Presumably the Court’s conclusions would have been the same even if the known diuretic, hydrochlorothiazide, had been specifically named in the patent; the patent would still not have presented that substance as an invention and so would not have protected it “as such”. Thus, the court found it unnecessary to consider a further question referred to it by the UK Court relating to whether the specific combination of irbesartan and hydrochlorothiazide was “protected” by the patent, and in particular by the claim to the composition containing irbesartan and a diuretic.

DOES THE BASIC PATENT PROTECT THE PRODUCT?

CJEU Case 493/12 (Eli Lilly and Company Ltd v Human Genome Sciences)

Whether a specific compound within the ambit of a broad generic claim of a patent is a product protected by the patent, and so eligible for an SPC based on the patent was, however, considered in C-493/12.

Here Human Genome Sciences (HGS) were holder of a patent in respect of a protein, neutrokine-alpha, and their patent included broad claims to an antibody to that protein, but the antibody was defined entirely functionally, in terms of its binding to neutrokine-alpha. The patent contained no example of an antibody having been made or tested, and the patent did not contain any structural definition of antibodies that might function therapeutically.

HGS hoped to obtain an SPC based on this patent, and so extend the duration of their patent, by relying on Eli Lilly’s marketing authorisation in respect of a particular antibody – tabalumab. Eli Lilly argued that tabalumab was not “protected” by the patent, for SPC purposes, despite the fact that marketing tabalumab during the life of the patent would be an infringement of the patent. Tabalumab was not named or described in the patent.
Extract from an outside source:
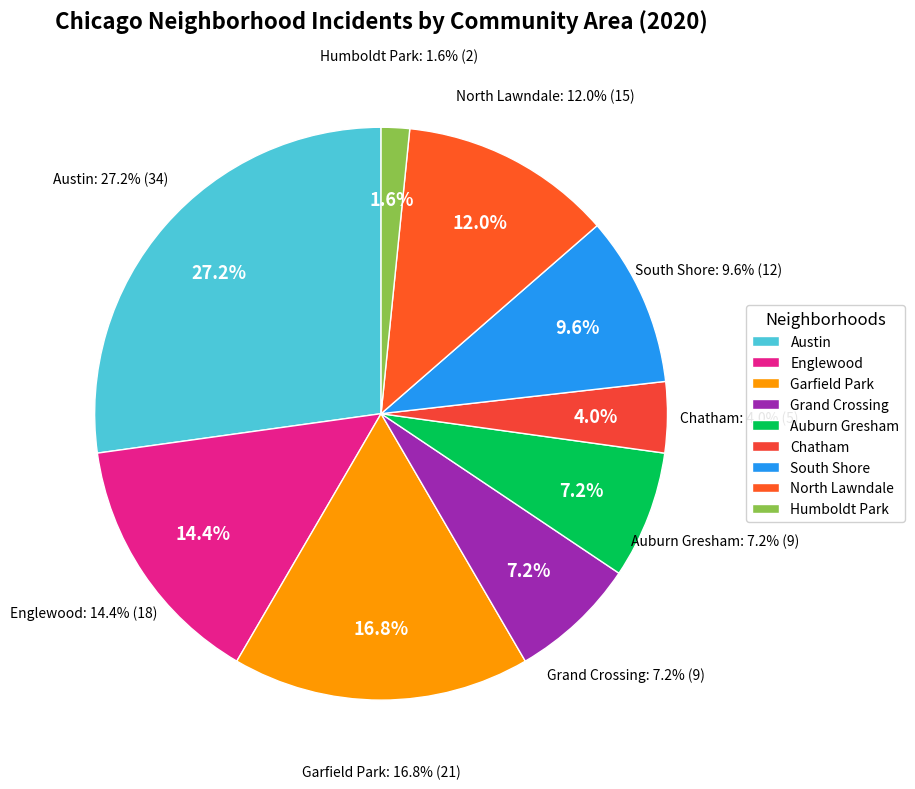

Is there a majority slice in this chart?

No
Following earlier case law, the CJEU rejected the infringement test as a way of determining whether the product was protected, emphasizing that if a patent were to be suitable basis for an SPC the product must be “identified” in the claims of the patent, which tabalumab was not. They explained that a purely functional, rather than structural, definition of a product in a claim might suffice to protect the product, provided that the claim, when interpreted in light of the description, related “implicitly, but necessarily and specifically” to the active ingredient in question. The Court noted that the objective of the SPC law was to encourage research by providing an extra exclusivity period to cover investments put into such research. This objective would be defeated if a patentee were to be granted an SPC when (unlike the marketing authorisation holder) it had “failed to take any steps to carry out more in-depth research and identify his invention specifically, making it possible to ascertain clearly the active ingredient which may be commercially exploited in a medicinal product corresponding to the needs of certain patients”.